● **SOAL LATIHAN**
a – Salin bagian teks tentang suntikan kata demi kata: mulai dari bagian yang memuat "Pemberian obat secara", lalu berhenti setelah "dipilih dengan tepat.".
b – Apakah pernyataan berikut sesuai dengan teks tentang suntikan? Jawab ya atau tidak untuk tiap pernyataan, dan kutip kata-kata dari teks yang menentukan jawabannya. (i) Pemberian obat secara parenteral biasanya dipilih bila diinginkan efek yang cepat. (ii) Pemberian obat secara parenteral lebih murah. (iii) Perawat memilih panjang jarum berdasarkan ukuran dan berat klien.
c – Sebutkan semua keberatan dan bahaya pemberian obat secara parenteral yang disebut dalam teks tentang suntikan.

● **TEKS BACAAN**
Setiapum memiliki tiga karaktreisrik utama: kemiringan bevel, panjang batang jarum, dan
ukuran atau diameter jarum. Bevel yang panjang dan lebih tajam, sehingga meminimalkan rasa ridak
nyaman akibat injeksi SC dan IM. Panjang jarum bervariasi dari sampai 5 inci. Perawat memilih
panjang jarum berdasarkan ukuran dan berat klien serta tipe jaringan tubuh yang akan diinjeksi obat.
Semakin kecil ukuran jarum, semakin besar ukuran diameternya. Seleksi ukuran jarum
bergantung pada viskositas cairan yang akan disuntikkan atau diinfuskan.
Pemberian obat secara parenteral (harfiah berarti di luar usus) biasanya dipilih bila
diinginkan efek yang cepat, kuat, dan lengkap atau obat untuk obat yang merangsang atau dirusak
getah lambung (hormone), atau tidak direarbsorbsi usus (streptomisin), begitupula pada pasien yang
tidak sadar atau tidak mau bekerja sama. Keberatannya adalah lebih mahal dan nyeri, sukar digunakan
oleh pasien sendiri. Selain itu, adapula bahaya terkena infeksi kuman (harus steril) dan bahaya
merusak pembuluh atau saraf jika tempat suntikan tidak dipilih dengan tepat.

● **DATA TERSEDIA**

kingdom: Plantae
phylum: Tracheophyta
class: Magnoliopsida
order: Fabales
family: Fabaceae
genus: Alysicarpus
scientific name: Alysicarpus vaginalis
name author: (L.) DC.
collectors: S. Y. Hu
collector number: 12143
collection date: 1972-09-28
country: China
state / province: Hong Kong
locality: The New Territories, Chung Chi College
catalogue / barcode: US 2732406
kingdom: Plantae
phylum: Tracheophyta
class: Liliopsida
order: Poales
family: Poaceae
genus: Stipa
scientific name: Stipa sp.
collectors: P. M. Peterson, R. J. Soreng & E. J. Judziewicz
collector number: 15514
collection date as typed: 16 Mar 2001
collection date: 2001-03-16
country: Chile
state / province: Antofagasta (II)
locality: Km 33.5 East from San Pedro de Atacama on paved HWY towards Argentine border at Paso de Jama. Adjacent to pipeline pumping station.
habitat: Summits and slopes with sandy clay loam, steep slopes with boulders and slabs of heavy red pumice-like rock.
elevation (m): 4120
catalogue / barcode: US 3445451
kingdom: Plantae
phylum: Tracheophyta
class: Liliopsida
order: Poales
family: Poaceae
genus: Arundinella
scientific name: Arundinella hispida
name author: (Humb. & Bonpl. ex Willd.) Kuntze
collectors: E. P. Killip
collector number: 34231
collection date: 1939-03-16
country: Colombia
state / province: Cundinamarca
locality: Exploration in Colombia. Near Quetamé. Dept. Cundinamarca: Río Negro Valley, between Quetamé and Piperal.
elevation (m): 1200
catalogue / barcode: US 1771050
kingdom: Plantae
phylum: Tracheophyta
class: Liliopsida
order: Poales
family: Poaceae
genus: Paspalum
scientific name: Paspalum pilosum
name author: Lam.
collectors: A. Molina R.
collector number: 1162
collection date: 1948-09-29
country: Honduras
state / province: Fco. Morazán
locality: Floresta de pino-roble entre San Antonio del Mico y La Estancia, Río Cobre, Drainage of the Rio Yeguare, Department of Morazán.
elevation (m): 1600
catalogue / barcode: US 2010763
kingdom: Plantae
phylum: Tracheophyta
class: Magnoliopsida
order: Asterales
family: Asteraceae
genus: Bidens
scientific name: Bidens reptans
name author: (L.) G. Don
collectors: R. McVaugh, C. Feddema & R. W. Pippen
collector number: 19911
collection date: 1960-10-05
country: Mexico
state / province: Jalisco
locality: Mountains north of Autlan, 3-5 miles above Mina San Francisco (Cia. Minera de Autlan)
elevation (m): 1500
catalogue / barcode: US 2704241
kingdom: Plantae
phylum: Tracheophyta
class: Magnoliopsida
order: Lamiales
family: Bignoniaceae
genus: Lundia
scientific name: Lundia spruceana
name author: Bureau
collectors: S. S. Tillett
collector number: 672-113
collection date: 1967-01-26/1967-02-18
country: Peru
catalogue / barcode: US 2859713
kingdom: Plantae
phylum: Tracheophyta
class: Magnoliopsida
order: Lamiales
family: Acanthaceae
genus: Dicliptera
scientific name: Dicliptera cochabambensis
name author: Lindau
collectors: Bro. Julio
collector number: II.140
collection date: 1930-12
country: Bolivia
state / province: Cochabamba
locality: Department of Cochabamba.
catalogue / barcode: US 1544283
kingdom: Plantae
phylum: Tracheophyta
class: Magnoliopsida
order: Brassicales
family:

● **JAWABAN SOAL**
a –
Pemberian obat secara parenteral (harfiah berarti di luar usus) biasanya dipilih bila
diinginkan efek yang cepat, kuat, dan lengkap atau obat untuk obat yang merangsang atau dirusak
getah lambung (hormone), atau tidak direarbsorbsi usus (streptomisin), begitupula pada pasien yang
tidak sadar atau tidak mau bekerja sama. Keberatannya adalah lebih mahal dan nyeri, sukar digunakan
oleh pasien sendiri. Selain itu, adapula bahaya terkena infeksi kuman (harus steril) dan bahaya
merusak pembuluh atau saraf jika tempat suntikan tidak dipilih dengan tepat.

b –
(i) Ya: "biasanya dipilih bila diinginkan efek yang cepat, kuat, dan lengkap"
(ii) Tidak: "Keberatannya adalah lebih mahal dan nyeri"
(iii) Ya: "Perawat memilih panjang jarum berdasarkan ukuran dan berat klien"

c –
1. Lebih mahal
2. Nyeri
3. Sukar digunakan oleh pasien sendiri
4. Bahaya terkena infeksi kuman
5. Bahaya merusak pembuluh atau saraf jika tempat suntikan tidak dipilih dengan tepat